Uriesi noted that airlines could not transfer these increases entirely to passengers because of affordability concerns.
“It takes all the money from the ticket. You cannot increase fares by 300%. You can barely increase them by 20 or 25% before everyone starts complaining.”
However, he maintained that access to cheaper aircraft financing remains the industry’s most urgent requirement.
“We need to get cheaper aircraft and pay less than what we are paying now to make money better for us.”
High-Risk Classification Pushes Insurance Premiums Higher
Beyond financing and fuel, Uriesi identified Nigeria’s high-risk classification by international insurers as another major structural disadvantage facing domestic airlines.
He questioned why Nigerian operators continue to pay substantially higher insurance premiums despite complying with global aviation safety and regulatory standards.
“After some time, we need to tackle the insurance issue. Why are they calling us high-risk? Why? They should tell us. We don’t understand.”
He added: “Why am I paying three to four times what my counterpart in Europe is paying for his aeroplane? The same aeroplane.”
According to Uriesi, Nigerian airlines satisfy the same regulatory and operational requirements as European carriers.
“We adhere to all the safety standards, all the regulatory standards. We adhere to everything. Yet, I want to insure my aeroplane and I’m paying three to four times what my counterpart is paying in Europe.”
The cumulative effect, he explained, is a severe competitive imbalance.
“I have five aeroplanes, he has five aeroplanes. Just imagine the difference.”
He contrasted financing conditions between Nigerian airlines and European operators.
“Then he can undercut me on ticket price because he has three per cent interest rate. I have 32 per cent interest rate.”
According to Uriesi, the combination of high-risk insurance premiums, expensive borrowing and higher operating costs makes direct competition with established international airlines commercially unsustainable.
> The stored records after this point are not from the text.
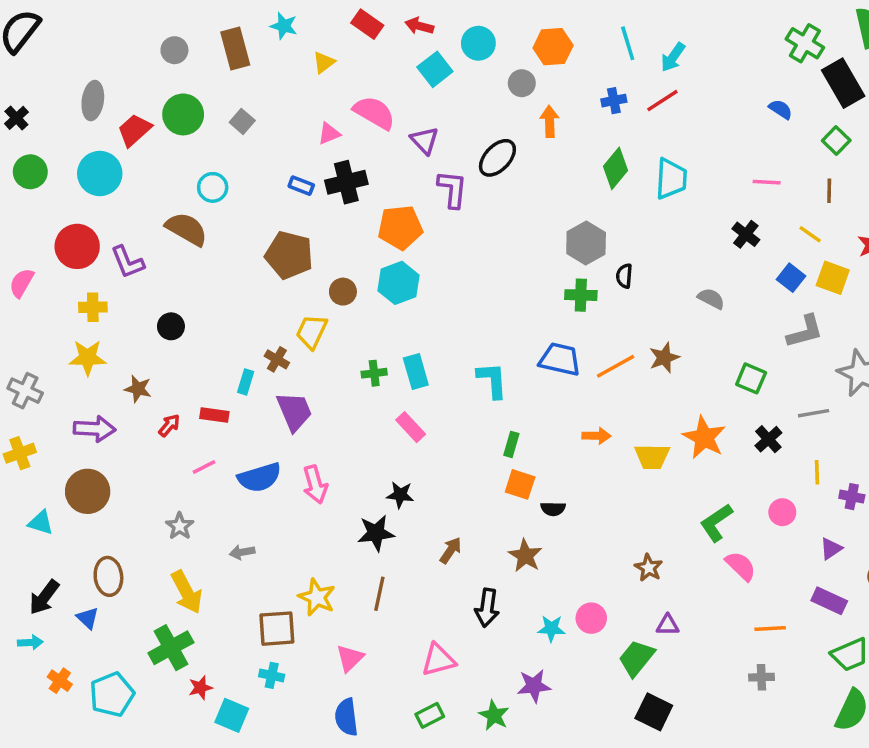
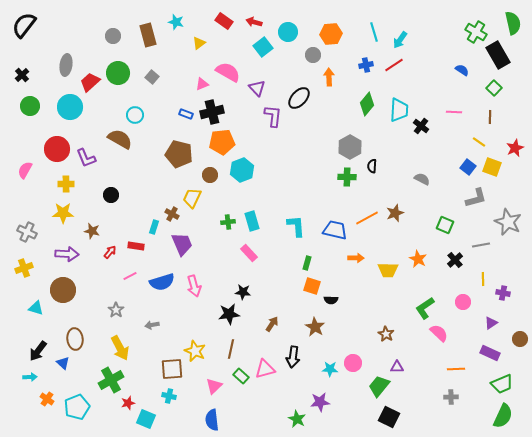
orange pentagon: (400, 227) -> (222, 142), moved
black cross: (746, 234) -> (421, 126), moved
blue trapezoid: (560, 359) -> (335, 230), moved
orange star: (704, 437) -> (418, 259), size x0.7
pink triangle: (438, 660) -> (265, 369), moved
green rectangle: (430, 715) -> (241, 376), moved, turned 70

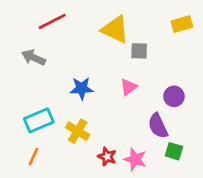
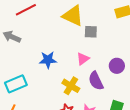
purple semicircle: (158, 126) -> (96, 81), moved
yellow cross: (78, 131) -> (71, 86), moved

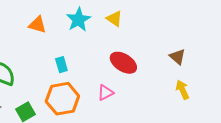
“So, I can’t compete with him.”
That reality, he revealed, explains Ibom Air’s measured international expansion strategy.
“That’s one of the reasons why Ibom Air said we are not going to look outside Africa. We are going to compete inside Africa until we have a very comfortable airline.”
He stressed that the airline would only consider long-haul markets after achieving greater financial stability.
“Before we think of going outside Africa, it will not be me. It will be two managements later when the airline is fully solid. That is the strategy.”
Uriesi warned that entering mature markets such as the United Kingdom would expose Nigerian carriers to airlines with overwhelming financial advantages.
“You now want to go and venture to the UK where British Airways and others will simply drop their prices.”
“Their cost of operation is much less. They have economies of scale.”
He concluded that unless Nigerian airlines overcome the burden of high-risk financing, insurance premiums and limited scale, competing globally will remain extremely difficult despite improvements in operational efficiency and regulatory reforms.